The conciliator will send the independent specialist all relevant medical reports and written information provided by the parties. The specialist may also need to examine the complainant in order to assess their medical condition.
The HSC will pay for reports, opinions and assessments that are requested for the purposes of conciliation. Copies will be sent to both parties.
The conciliation process is entirely voluntary. At any stage in the negotiation either party can decide not to proceed any further in conciliation, and this ends the matter.
Conciliation proceedings are confidential and privileged. This means that nothing said or disclosed during conciliation may be admitted in any court action or used by the Commissioner as a basis for investigation.
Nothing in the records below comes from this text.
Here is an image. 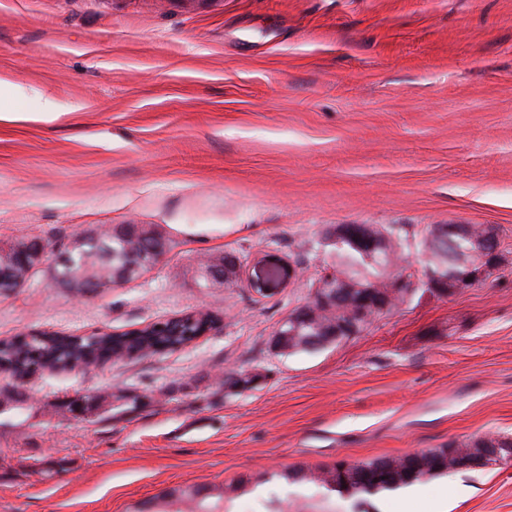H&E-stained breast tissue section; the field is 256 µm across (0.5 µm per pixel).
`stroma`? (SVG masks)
<instances>
[{
	"mask_svg": "<svg viewBox=\"0 0 512 512\" xmlns=\"http://www.w3.org/2000/svg\"><path fill=\"white\" fill-rule=\"evenodd\" d=\"M0 110V242L149 224L172 246L90 296L40 268L0 294V339L221 319L171 353L0 373L25 397L0 412V512H133L240 479L224 512H382V493L261 477L512 439V0H0ZM344 224L405 226L416 273L431 224L492 228L497 255L452 296L275 353ZM227 252L241 286L198 287V258ZM268 252L301 275L260 295ZM78 392L111 395V418L54 411ZM425 484L413 512L442 494L452 512H512V463Z\"/></svg>",
	"mask_w": 512,
	"mask_h": 512,
	"instance_id": "1",
	"label": "stroma"
}]
</instances>
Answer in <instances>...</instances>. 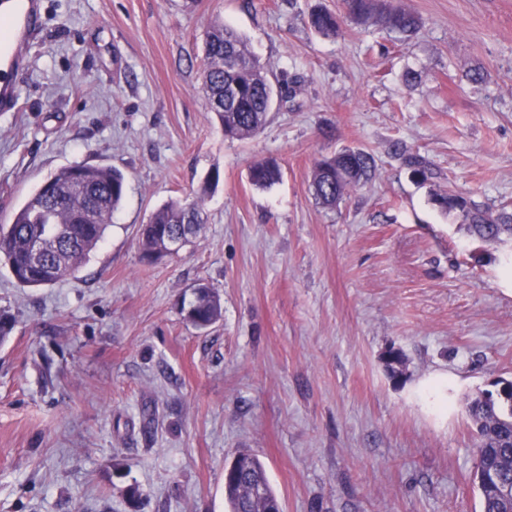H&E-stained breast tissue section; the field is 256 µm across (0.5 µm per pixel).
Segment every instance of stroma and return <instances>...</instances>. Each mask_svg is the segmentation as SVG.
Returning a JSON list of instances; mask_svg holds the SVG:
<instances>
[{
    "label": "stroma",
    "instance_id": "obj_1",
    "mask_svg": "<svg viewBox=\"0 0 512 512\" xmlns=\"http://www.w3.org/2000/svg\"><path fill=\"white\" fill-rule=\"evenodd\" d=\"M403 4L411 35L343 0H43L0 114V224L76 163L126 191L73 276L24 288L0 262V512H225L243 449L282 512H481L465 406L512 380V242L474 241L440 200L512 211V0ZM216 17L294 90L246 139L201 89ZM346 148L373 177L324 208L314 163ZM262 158L282 173L264 189ZM214 171L199 237L143 261L151 214ZM199 283L223 305L205 330L184 318ZM311 26L324 36H336L339 30V21L336 14L327 10H315L310 15ZM250 182L259 188H267L281 179V169L274 159L261 160L249 169Z\"/></svg>",
    "mask_w": 512,
    "mask_h": 512
}]
</instances>
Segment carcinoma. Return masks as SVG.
I'll use <instances>...</instances> for the list:
<instances>
[{"instance_id":"carcinoma-1","label":"carcinoma","mask_w":512,"mask_h":512,"mask_svg":"<svg viewBox=\"0 0 512 512\" xmlns=\"http://www.w3.org/2000/svg\"><path fill=\"white\" fill-rule=\"evenodd\" d=\"M347 15L366 23L379 17L386 25L404 33L418 27L416 17L402 0H344ZM311 26L324 36L339 30L338 17L327 10L310 15ZM201 78L210 111L214 112L224 134L246 138L266 121L272 106V87L263 66L246 48L243 37L224 20L215 19L204 48ZM373 159L359 150H345L323 156L315 162L311 186L315 199L333 207L346 190L365 184L371 177ZM250 182L267 188L281 179L274 159L261 160L249 169ZM218 182L211 173L190 201L172 200L157 209L141 232L143 257L158 261L167 256L166 240L176 234L197 237L204 224L203 201ZM124 195V176L112 167L78 164L51 174L19 207L13 222L0 225V254L4 255L17 283L22 287L52 285L78 271L104 237L112 215ZM448 210H460L469 220L468 230L479 242L512 238V214L496 217L471 205L465 198L448 194L441 199ZM42 242V258L34 262L31 245ZM222 317L218 294L199 283L195 299L185 319L204 330ZM507 391L485 392L470 401L465 412L479 435L476 448L475 479L482 498V512H509L512 500L500 495L485 473L512 482V381L504 382ZM232 467L237 475L224 482L229 512H268L279 499L272 488L263 463L246 451L238 452Z\"/></svg>"}]
</instances>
The conciliators must not disclose anything they learn in conciliation to any other person, except for the purposes of reporting to the Commissioner and seeking advice from other conciliators.
Under the Health Services (Conciliation & Review) Act 1987 it is up to the HSC whether the parties may be legally represented in conciliation – it is allowed if the HSC considers it necessary for the process to work effectively. Where there is a claim for a refund of fees or compensation, health service providers usually need to seek advice from their medical insurers or solicitors. The complainant may also need to get legal advice about how much to claim. However, it is not essential to have legal representation.
Usually parties are not legally represented during conciliation meetings.
If there is a settlement involving payment for refund of fees or compensation, the complainant will usually be asked to sign a Release document, waiving any right to take further action, in return for receiving a financial settlement.
Where there is a settlement above $5,000 providers are required by Commonwealth legislation to notify Medicare. They should discuss this matter with their insurers. The complainant will be required to repay any relevant Medicare benefits out of the settlement money.
The complainant may also be required to repay their private health insurer and Centrelink, as applicable.
The conciliator will discuss this further with the complainant.
If conciliation does not resolve the complaint, the complainant has the right to take legal action. Conciliation can continue, even when legal proceedings have been issued. However, the HSC must stop dealing with a complaint once a court commences hearing the matter.
At the end of conciliation, the conciliator reports to the Commissioner on the conciliation proceedings and the outcome. Copies of the report are sent to both parties.